More matter with less art

More excellent mailbag on the perils of passive ETFs

Here’s something received at IKN Nerve Centre midday today, which continues the subject brought up yesterday by VEP. This time, Another Reader has more light to shed. The entrance and exit blurbs are removed, what’s left is what matters and darn, I’m lucky to have smart readers. Read on…

As a mining
banker I observe, on a daily basis, the corner of the market where these effects
are most acute. Mining has absolutely no cyclical capital coming into it at the
moment to paper over the cracks, so I’m left staring at the bare wreckage created
by an absence of capital that is primarily due to the structural inefficiencies
in the markets. And make no mistake about it, these structural inefficiencies
are being caused by passive funds and ETF’s.
The succinct
explanation as to why we should all be concerned, mining investment bankers or
not, is as follows; If the dominance of passive funds and ETFs is followed to
its logical conclusion, there is no need for a stock market.
Why? Because
the biggest impact that ETFs and passive funds are having, invisible
to most market observers (and especially those who don’t care about mining), is
that the primary market for mining companies has been obliterated. While the secondary
market seems superficially healthy, the new issue market is dead. A company with a good project, sensible
capital structure and a a competent management team used to walk up and down
Bay St before collecting a modest capital infusion for a drill program of
merit, but there is now barely anyone left to write a cheque for them. And that is
only partially due to the decline in the number of people willing to invest in
mining, but everything to do with the fact that when ETFs take your capital,
they don’t invest it in the primary market. If all of the capital willing to invest in
mining is domiciled in ETFs, not a dime of new issue paper would ever get
issued again.
“So what?”, I
hear you say. Well, there are two reasons we should all care about this. Firstly,
put yourself in the shoes of a mining junior. If you know you can’t raise capital on the
public markets, why list? Sure, there’s a point being a public company if you’re
big enough to get into an ETF or a passive fund, but the primary reason that
juniors list is to raise capital. Which is a good thing because people like me
and you get to participate in the upside of some great projects. But if you
want all of the junior mining projects to be controlled by private capital,
feel free to cheer on the rise of the ETFs.

★ ★ ★ ★ ★

_Set task A_
For each statement below about the post on passive ETFs, state yes or no and quote the words of the post that decide it: (i) the writer holds that the secondary market seems superficially healthy; (ii) the writer holds that the drop in the number of people willing to invest in mining is the main cause of the shortage of capital; (iii) the writer holds that juniors list chiefly to raise capital.
_Set task B_
Rewrite the passage of the post on passive ETFs from "As a mining" to "funds and ETF’s.", replacing "structural inefficiencies" with "market distortions".

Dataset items

★ ★ ★ ★ ★

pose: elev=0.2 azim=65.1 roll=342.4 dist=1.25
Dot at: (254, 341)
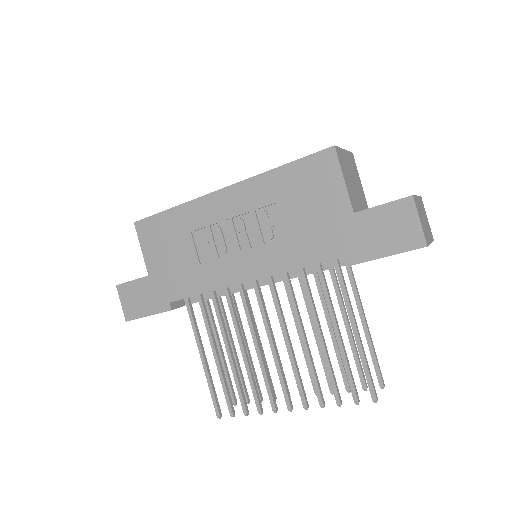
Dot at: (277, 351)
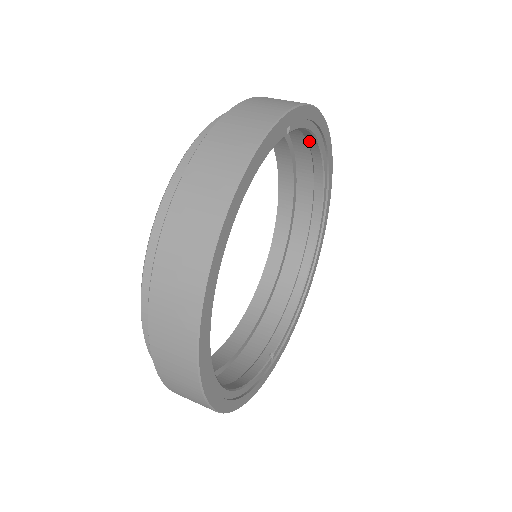
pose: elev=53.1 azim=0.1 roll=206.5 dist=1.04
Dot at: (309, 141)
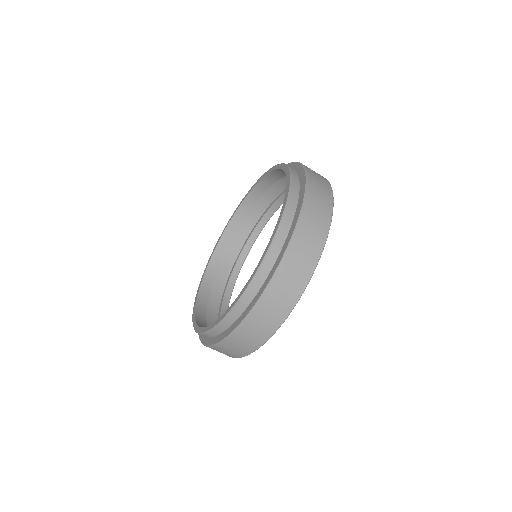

★ ★ ★ ★ ★

_Solution A_
(i) Yes: "While the secondary market seems superficially healthy, the new issue market is dead."
(ii) No: "And that is only partially due to the decline in the number of people willing to invest in mining"
(iii) Yes: "the primary reason that juniors list is to raise capital."

_Solution B_
As a mining
banker I observe, on a daily basis, the corner of the market where these effects
are most acute. Mining has absolutely no cyclical capital coming into it at the
moment to paper over the cracks, so I’m left staring at the bare wreckage created
by an absence of capital that is primarily due to the market distortions
in the markets. And make no mistake about it, these market distortions
are being caused by passive funds and ETF’s.